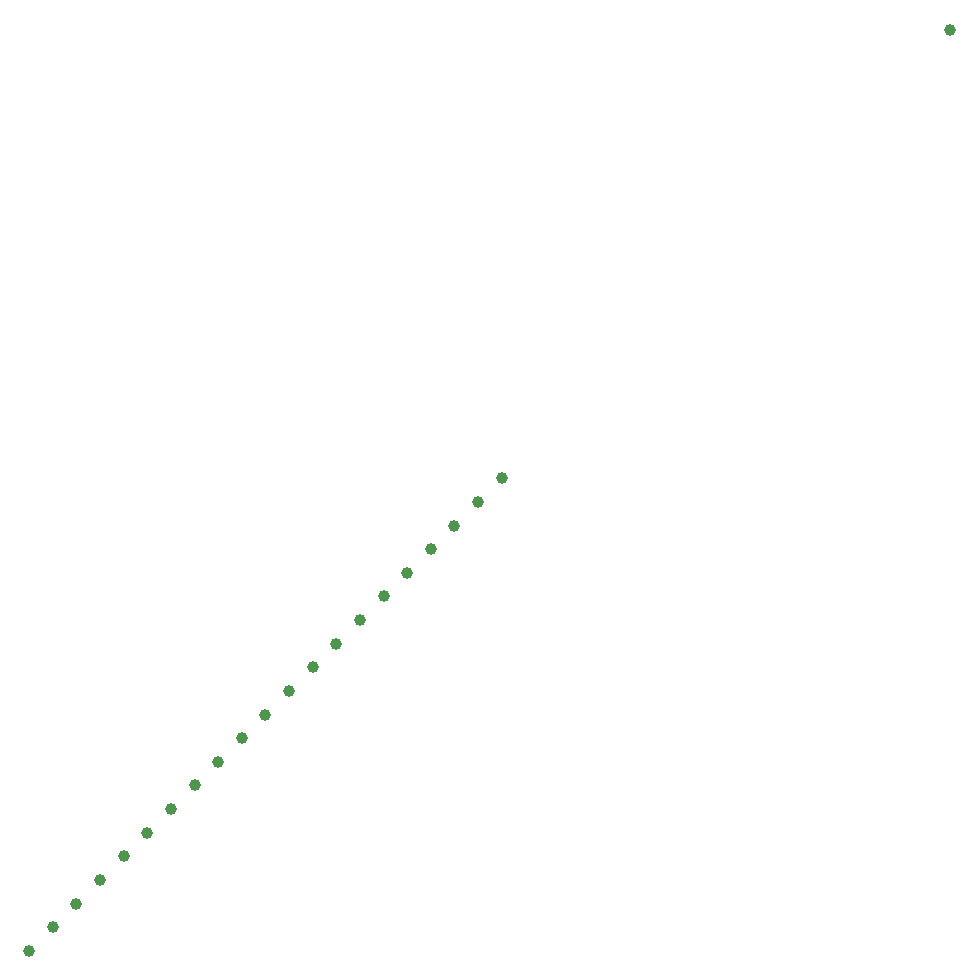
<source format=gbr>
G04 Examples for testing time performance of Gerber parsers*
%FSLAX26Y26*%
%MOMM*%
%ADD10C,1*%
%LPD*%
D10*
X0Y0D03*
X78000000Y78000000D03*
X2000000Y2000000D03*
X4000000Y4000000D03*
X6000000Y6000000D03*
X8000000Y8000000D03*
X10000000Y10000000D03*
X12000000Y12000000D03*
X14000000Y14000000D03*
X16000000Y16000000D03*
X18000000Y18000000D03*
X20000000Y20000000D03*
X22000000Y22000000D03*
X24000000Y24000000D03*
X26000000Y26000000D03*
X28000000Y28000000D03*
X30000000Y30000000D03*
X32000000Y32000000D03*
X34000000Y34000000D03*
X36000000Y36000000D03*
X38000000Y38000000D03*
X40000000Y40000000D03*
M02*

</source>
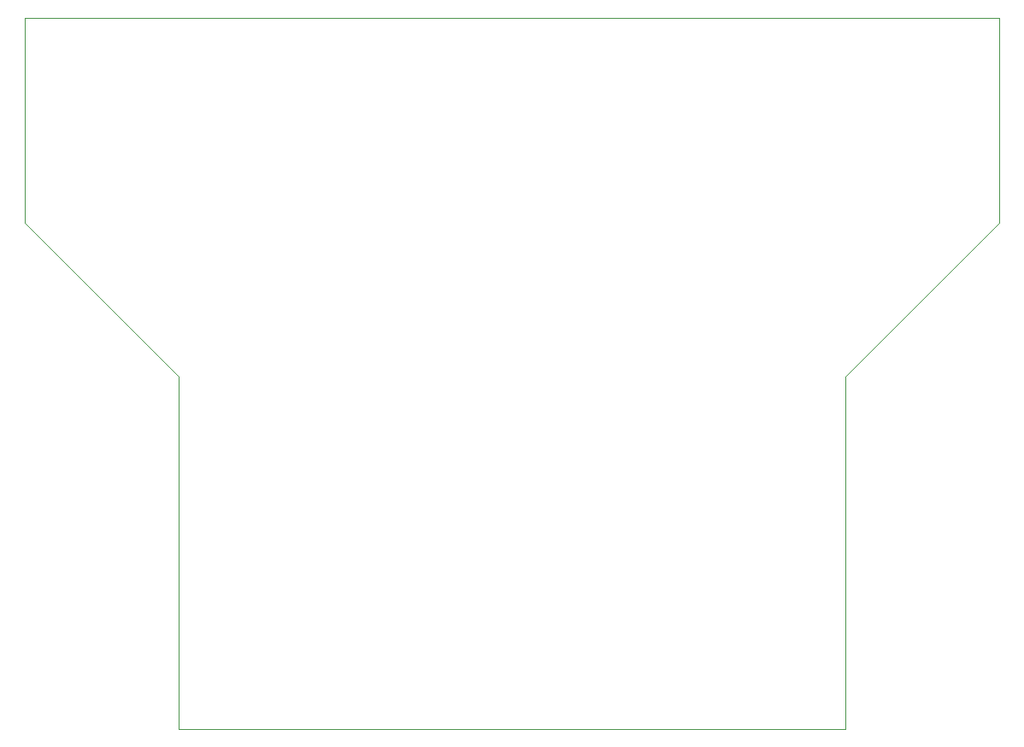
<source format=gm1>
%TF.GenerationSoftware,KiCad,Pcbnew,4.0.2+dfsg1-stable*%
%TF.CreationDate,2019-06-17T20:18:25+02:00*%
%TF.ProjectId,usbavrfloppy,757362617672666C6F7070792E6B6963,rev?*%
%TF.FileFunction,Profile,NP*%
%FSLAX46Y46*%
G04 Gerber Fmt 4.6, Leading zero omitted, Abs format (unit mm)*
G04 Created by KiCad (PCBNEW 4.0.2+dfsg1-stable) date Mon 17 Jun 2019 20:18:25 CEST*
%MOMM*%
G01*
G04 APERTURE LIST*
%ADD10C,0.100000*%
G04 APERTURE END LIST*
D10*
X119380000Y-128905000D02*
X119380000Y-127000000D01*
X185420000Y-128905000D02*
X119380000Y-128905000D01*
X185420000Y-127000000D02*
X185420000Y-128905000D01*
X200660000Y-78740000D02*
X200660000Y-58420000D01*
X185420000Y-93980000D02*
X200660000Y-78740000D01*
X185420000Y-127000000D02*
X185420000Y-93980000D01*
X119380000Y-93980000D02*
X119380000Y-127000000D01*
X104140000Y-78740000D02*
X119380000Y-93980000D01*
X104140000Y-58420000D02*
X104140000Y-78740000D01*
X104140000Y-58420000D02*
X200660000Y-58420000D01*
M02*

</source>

+++++

Filter by the word "stable": copy every line of the data that holds it.

%TF.GenerationSoftware,KiCad,Pcbnew,4.0.2+dfsg1-stable*%
G04 Created by KiCad (PCBNEW 4.0.2+dfsg1-stable) date Mon 17 Jun 2019 20:18:25 CEST*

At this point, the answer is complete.